:: SOURCE EXTRACT ::
As did many other Seahawks fans, Mike McCready of Pearl Jam,went so nuts after the NFC Championship that he scared the kids. / Pearl Jam

Pearl Jam guitarists Mike McCready and Stone Gossard sat next to each other, each battling their emotions and reaching different conclusions as they watched the NFC championship game wind down two weeks ago at McCready’s house.

“I was frustrated,” McCready said. “(The Seahawks) just didn’t come out at all, it didn’t feel like they were playing to their ability at all, I just felt like the momentum wasn’t there. I was like ‘well . . . it’s been a great year.’ I went back into my old Seattle mindset. I thought it was over. But Stone kept saying ‘it’s never over until it’s over.’”

Add to the long list of unlikely things that happened on that historic Sunday this fact: Stone Gossard channeled his inner Yogi Berra and somehow was right. When the Seahawks completed their greatest comeback, pandemonium reigned at McCready’s abode.

“I was screaming,” he said. “Running around the house. I scared my (eighth month old) son, Henry. I kept yelling ‘HOW DID THIS HAPPEN?’”

Just another Seattle fan awash in the giddy, palms-up, shoulder-shrugging madness after the Seahawks won. He was sitting in a break room at Pearl Jam’s offices preparing for Friday night’s Sonic Evolution concert with the Seattle Symphony Orchestra that will feature the music of the short-lived Seattle super group Mad Season.

Before breaking to talk about the Seahawks, he was polishing up a piece he’s written for the night called “Walking the Horizon,” a beautiful combination of guitar and orchestra that he admits he’s over-rehearsing.

While not quite as improbable as Seattle’s victory, there’s a little bit of a ‘How did this happen?’ feel to Friday night’s concert. The album that spawned the idea was a one-time collaboration between McCready, drummer Barrett Martin (then of Screaming Trees, now of Walking Papers), former Alice in Chains lead singer Layne Staley and bassist John Baker Saunders. The group’s lone album, “Above,” was released 20 years ago in March to critical and commercial success.

Further collaborations were planned but never materialized due in part to the battles by Saunders and Staley with drug addiction. Both died of overdoses, Saunders in 1999 and Staley three years later.

“Both great, sweet guys,” McCready says of Saunders and Staley. “They just couldn’t overcome their demons.”

That adds an element of sadness to the entire story, a feeling exacerbated for McCready by the fact that he formed the band 20 years ago after coming out of drug and alcohol rehab himself. He did it, in part, in a sincere but misguided attempt to help both Saunders and Staley beat their addictions.

“I was excited about it,” he said. “I thought I could help other people. I was totally naïve. A person has to help himself. It took me a long time to realize that.”

How then, does such an eclectic project, one where half the members are now gone, end up featured in a concert at Benaroya Hall? McCready has worked on occasion with Seattle Symphony conductor Ludovic Morlot and the two have become friends. McCready says that in the back of his mind he always wondered what “Above” might sound like with a full orchestra treatment.

“Barret put so many different things on that album,” he said. “It sounds different than a typical ’90s Seattle album. There was a jazz element to parts of it. I was hanging out with Ludo one day and I said, ‘Check this record out.  Would you ever feel like doing any of these with the symphony?’”

:: DATA RECORDS ::
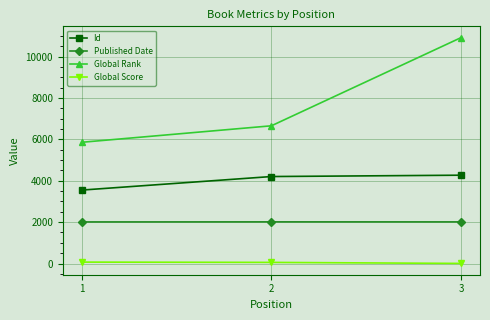

At which label does Published Date first exceed 2012?

2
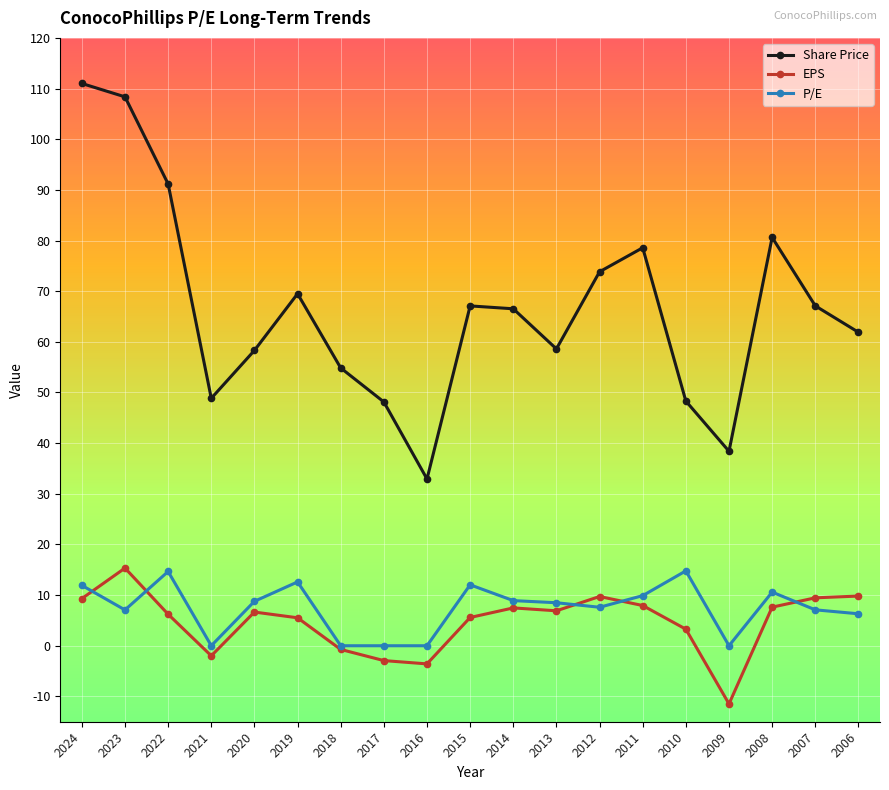

True or false: EPS has a value of -11.5 at 2009.

True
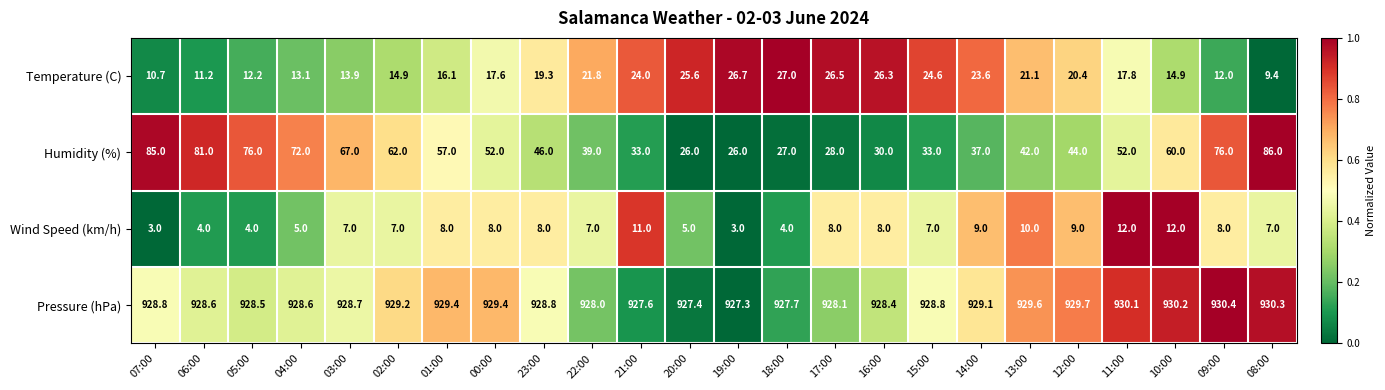

How many values in the Pressure (hPa) series are below 928?

4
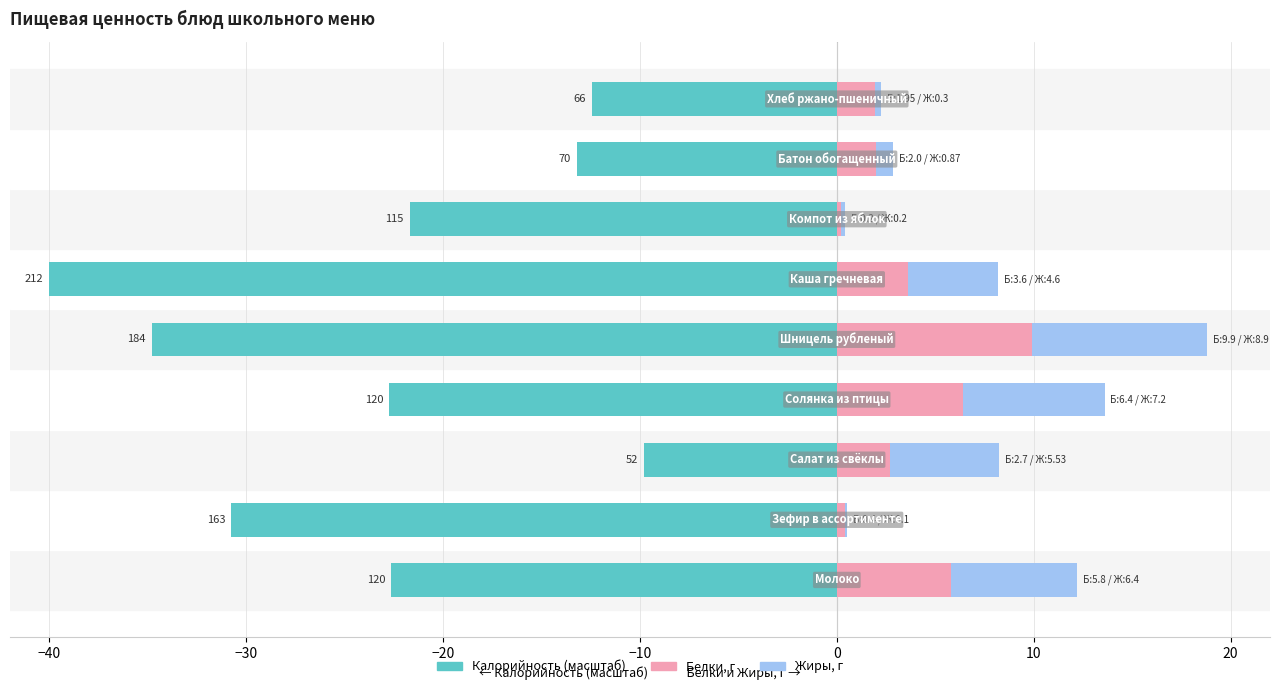

How many groups of bars are there?

9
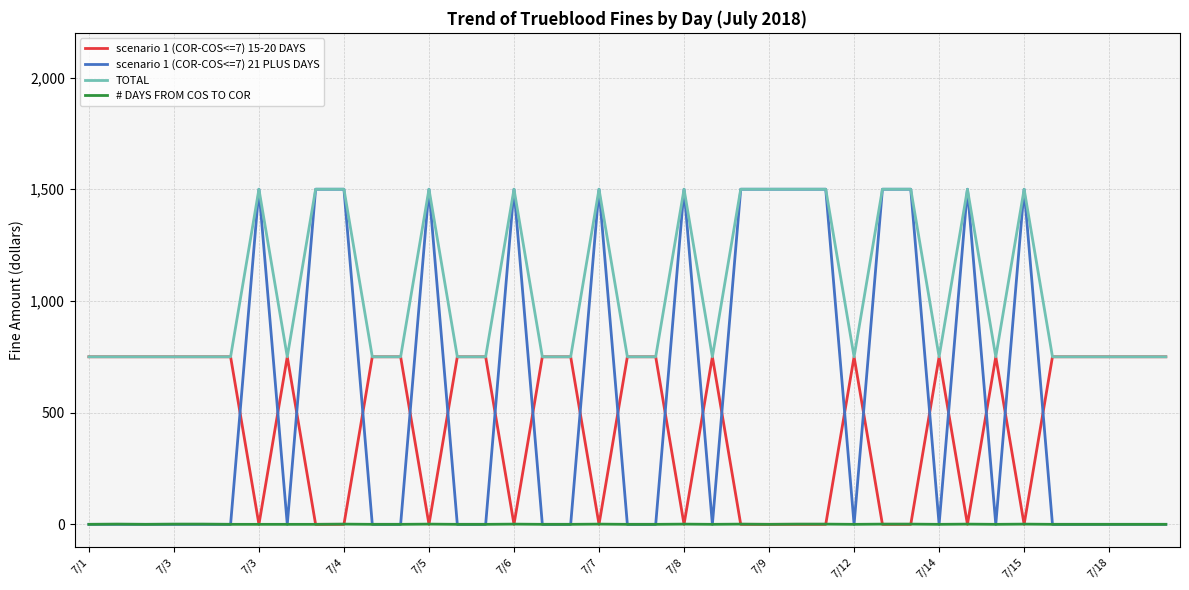

How many lines are shown in the chart?

4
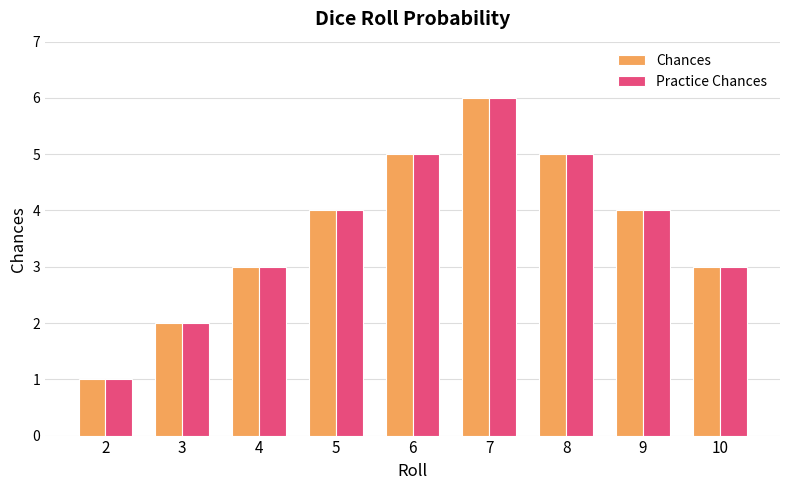

The Chances series shows 4 at 5. True or false?

True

:: TASK SET ::
1. Translate this sentence from the article about Mike McCready and Mad Season into Spanish: "McCready has worked on occasion with Seattle Symphony conductor Ludovic Morlot and the two have become friends."
2. Please rewrite the records from the line containing "How many lines are shown in the chart?" through the end of the records, with "Chances" replaced by "Odds" and everything else unchanged. Leave out the pictures.

:: ANSWERS TO THE PROBLEMS ::
1. McCready ha trabajado en ocasiones con el director de la Orquesta Sinfónica de Seattle, Ludovic Morlot, y los dos se han hecho amigos.

2.
How many lines are shown in the chart?

4

The Odds series shows 4 at 5. True or false?

True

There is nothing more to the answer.